READING PASSAGE.
In connection with the Company’s assessment of going concern considerations in accordance with the Financial Accounting Standards Board’s (“FASB’s”) Accounting Standards Update (“ASU”)2014-15, “Disclosures of Uncertainties about an Entity’s Ability to Continue as a Going Concern,” management has determined that if the Company is unable to raise additional funds to alleviate liquidity needs as well as complete a Business Combination by July 18, 2023, then the Company will cease all operations except for the purpose of liquidating. The liquidity condition and the date for mandatory liquidation and subsequent dissolution raise substantial doubt about the Company’s ability to continue as a going concern. Management plans to consummate a business combination prior to the mandatory liquidation date. No adjustments have been made to the carrying amounts of assets or liabilities should the Company be required to liquidate after July 18, 2023.
Off-Balance Sheet Arrangements
We have no obligations, assets or liabilities, which would be considered off-balance sheet arrangements as of September 30, 2022. We do not participate in transactions that create relationships with unconsolidated entities or financial partnerships, often referred to as variable interest entities, which would have been established for the purpose of facilitating off-balance sheet arrangements. We have not entered into any off-balance sheet financing arrangements, established any special purpose entities, guaranteed any debt or commitments of other entities, or purchased any non-financial assets.
Contractual obligations
We do not have any long-term debt, capital lease obligations, operating lease obligations or long-term liabilities, other than an agreement to pay an affiliate of the Sponsor a sum of up to $15,000 per month for office space and secretarial and administrative services. We began incurring these fees on January 12, 2022 and will continue to incur these fees monthly until the earlier of the completion of the Business Combination or our liquidation.

PROVIDED MATERIAL.
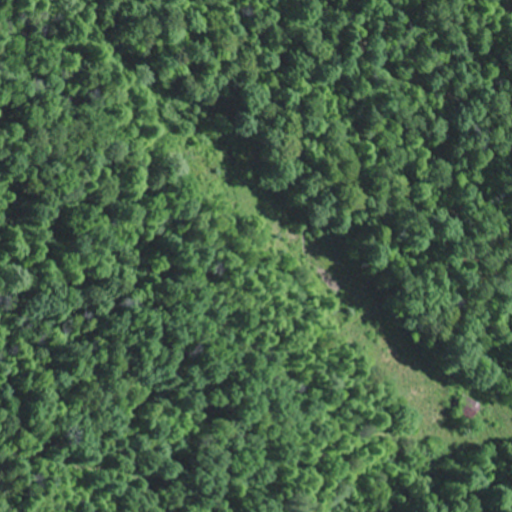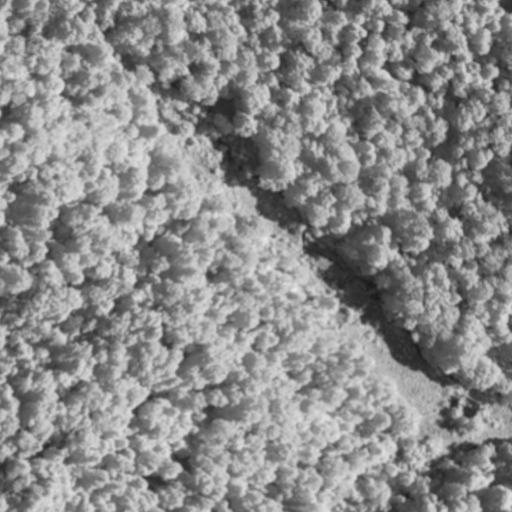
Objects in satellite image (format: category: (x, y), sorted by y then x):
road: (501, 307)
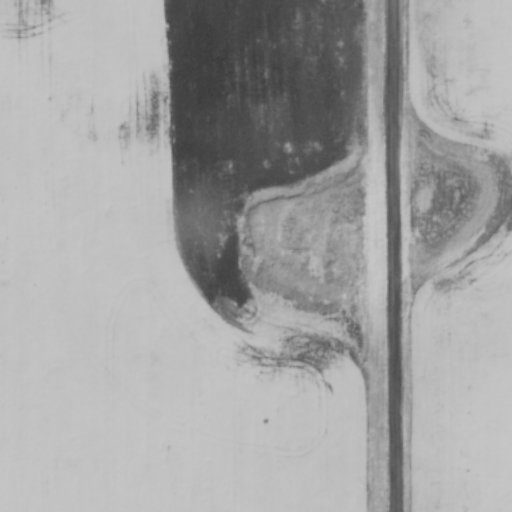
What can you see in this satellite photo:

STATED EXERCISE 1. In the financial filing excerpt, what is the most the Company agreed to pay an affiliate of the Sponsor each month?
STATED EXERCISE 2. Write the next part of the financial filing excerpt, picking up after its last sentence.

EXERCISE RESULT 1. Up to $15,000 per month

EXERCISE RESULT 2.
The underwriters are entitled to a deferred fee of $0.35 per Unit, or $8,050,000 in the aggregate. The deferred fee will become payable to the underwriters from the amounts held in the Trust Account solely in the event that the Company completes a Business Combination, subject to the terms of the underwriting agreement.
We entered into a consulting agreement with a service provider, to provide investor and media relations support in connection with the search for a potential Business Combination. The fees in connection with the services rendered are expensed as incurred. In connection with the consulting agreement, a success fee of $250,000 is due and payable solely upon successful completion of a Business Combination.
As of September 30, 2022, we had a total of $28,000 of deferred legal fees to be paid to the Company’s legal advisors upon consummation of the Business Combination, which is included in the accompanying condensed balance sheet as of September 30, 2022. As of December 31, 2021, there were no deferred legal fees accrued.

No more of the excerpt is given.